Entry 109: I Rest My Case– We have such a lot to put up with in the state of Affluenza: I’m suffering from compassion fatigue: there’s always someone after my charity dollar…Paying off the mortgage is taking all my time and energy; so much so that I can’t enjoy my harbour view…I feel so guilty: I know! I’ll dress in black, like Johnny Cash did, until there is equality and harmony and world peace… Keeping up with the Joneses is such tiring business because just when you get up to where they are, lo and behold, another set of Joneses pops up to spoil your feeling of having arrived.
The phrase has been with us for over one hundred years and is becoming increasingly archaic; predicated, as it was, on a much lesser gap in wealth between socio-economic groups. Now, the gap between wealth and the rest is staggering. And even within the top 1%- that cliché for true wealth, there is a divide between the millionaires who are becoming a dime a dozen, so to speak, and the rarefied planet of the jet-setting billionaires.
In the state of Affluenza, you don’t want to be alone, in a position of vulnerability, and subject to illness, accident or attack, because- chances are- you will become just another statistic in the case-files of the bystander effect. Wikipedia defines this as a social psychological phenomenon that refers to cases in which individuals do not offer any means of help to a victim when other people are present.
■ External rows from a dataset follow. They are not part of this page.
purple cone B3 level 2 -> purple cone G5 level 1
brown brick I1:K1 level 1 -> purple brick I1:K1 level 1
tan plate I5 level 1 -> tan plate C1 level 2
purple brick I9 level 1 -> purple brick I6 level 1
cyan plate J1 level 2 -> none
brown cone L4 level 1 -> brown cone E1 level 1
The probability of help is inversely related to the number of bystanders. In other words, the greater the number of bystanders, the less likely it is that any one of them will help.
Now, this phenomenon pre-dates Affluenza as the parable of The Good Samaritan attests but it is clearly amplified in affluent, urban societies. Here are a few: Kitty Genovese, a young woman stabbed, raped and killed brutally over a period of half an hour outside her apartment building in Queens, NYC in 1964, within the hearing of a dozen people, not one of whom lifted a hand to help or even a phone for police assistance, which would have saved her life. In 2011 two-year old Wang Yue was run over twice, by drivers, in the Chinese city of Foshan, neither of whom stopped. At least 18 bystanders walked past without aiding the stricken infant. Only an elderly rubbish scavenger, Chen Xianmei, stopped to help the dying child.
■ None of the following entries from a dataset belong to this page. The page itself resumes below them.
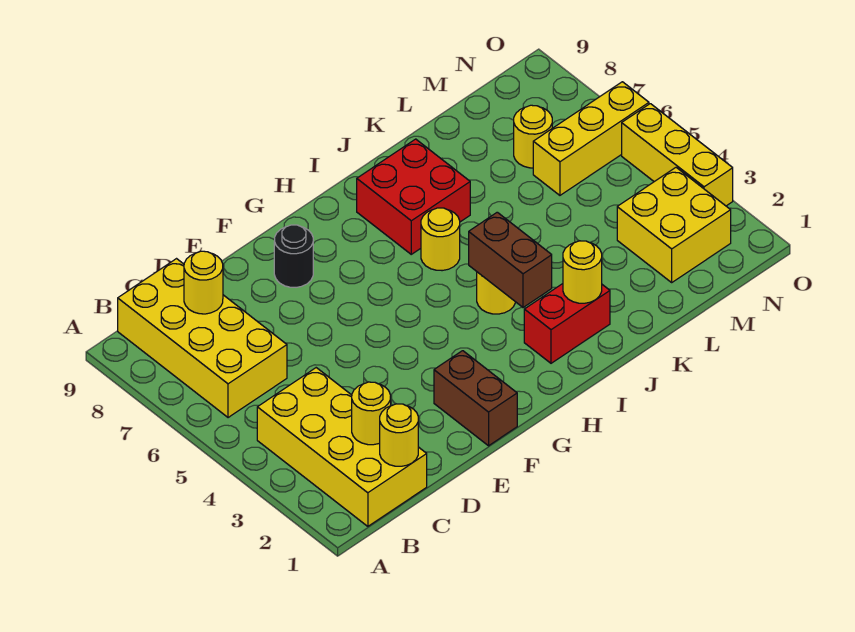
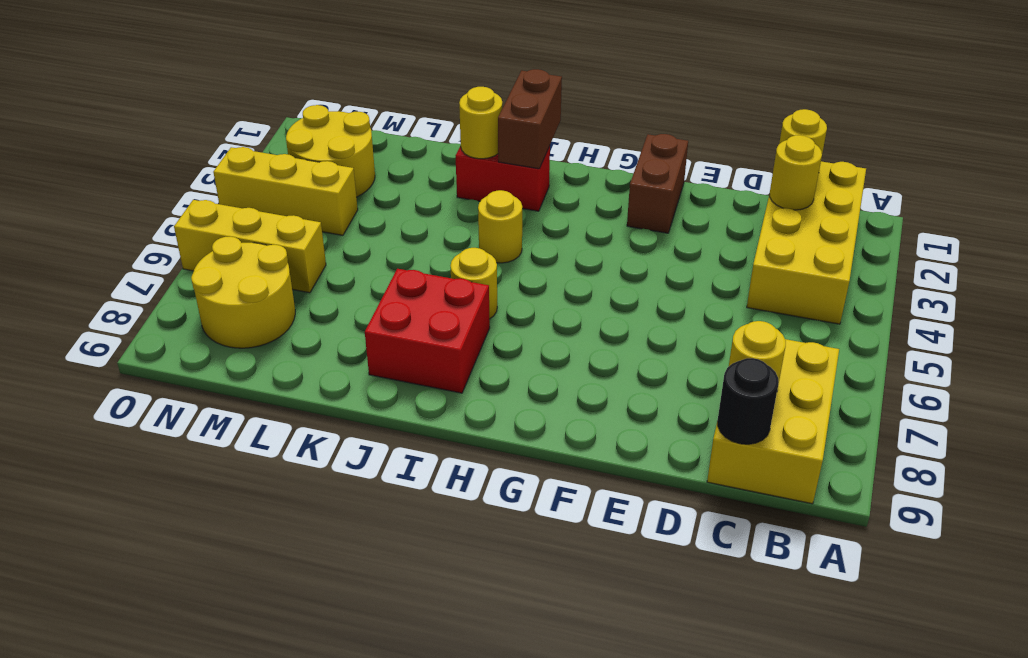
yellow brick B6:C9 level 1 -> yellow brick B7:C9 level 1
black round brick F8 level 1 -> black round brick C9 level 2
brown brick I3:I4 level 2 -> brown brick I1:I2 level 2
yellow brick M2:N3 level 1 -> yellow round brick M2:N3 level 1
yellow round brick M7 level 1 -> yellow round brick M7:N8 level 1
yellow brick O3:O5 level 1 -> yellow brick M4:O4 level 1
How many of the plutocracy are worth as much, in essence, as this fine woman. But what does inaction do to those who witness human distress without active compassion? And how many of us can say we have always acted honourably when confronted with similar situations? There is a photograph that I often used in the last twenty years of my teaching career to illustrate the importance of context and framing in the making of meaning. It is a photograph taken in 1993 by photo-journalist Kevin Carter of an African scene.
I would show, at first, a cropped shot of a vulture on the arid plain gazing intently at something just out of frame and ask for a response- which was usually fairly tepid. Then, I would reveal the uncropped shot where we see in the foreground a severely emaciated child crawling on the ground. Now, it is clear why the vulture is gazing so intently. The response is always one of shock.
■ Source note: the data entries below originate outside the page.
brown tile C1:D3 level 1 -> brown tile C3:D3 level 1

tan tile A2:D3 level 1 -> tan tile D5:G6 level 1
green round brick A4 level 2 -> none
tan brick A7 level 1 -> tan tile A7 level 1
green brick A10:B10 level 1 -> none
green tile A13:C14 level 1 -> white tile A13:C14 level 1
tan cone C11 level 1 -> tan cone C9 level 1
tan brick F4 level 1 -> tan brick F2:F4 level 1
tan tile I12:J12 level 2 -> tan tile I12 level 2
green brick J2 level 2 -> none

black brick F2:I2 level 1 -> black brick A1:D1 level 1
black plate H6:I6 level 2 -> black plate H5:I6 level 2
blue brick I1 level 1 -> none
As I was shocked today, when I learned a fuller version of the story: Carter waited, in vain, for 20 minutes for the vulture to spread its wings- which he thought would make the better shot. All the while the child was whimpering and panting in distress. Carter took the shot, shoo-ed the vulture away and then walked off, leaving the child, claiming he didn’t want to get involved. He won the Pulitzer Prize the following year and he took his own life by carbon monoxide poisoning.
I don’t presume to know if there was a causal link between the circumstances of the photograph and his final act, but I would not be surprised to learn that it was a factor. Here in Australia, another refugee has self-immolated in protest over the conditions at Nauru, the off-shore detention centre. Both of the major parties are welded to policies that guarantee cruelty to these people will persist as I, and twenty million fellow citizens look on.
I’ve read that the treasurer, like so many of his colleagues, are active Christians, so I wonder how foreign aid will fare in the budget tonight. In a thought-experiment, I have the cabinet study in detail Matthew 25: 31-45. You know, the one about the sheep and the goats. And I would have them all recite The Confiteor, that old penitential prayer which includes these words, I confess to almighty God, and to you, my brothers and sisters, that I have greatly sinned, in my thoughts and in my words, in what I have done and what I have failed to do, through my fault, through my fault, through my most grievous fault.
Mea culpa, mea maxima culpa- indeed.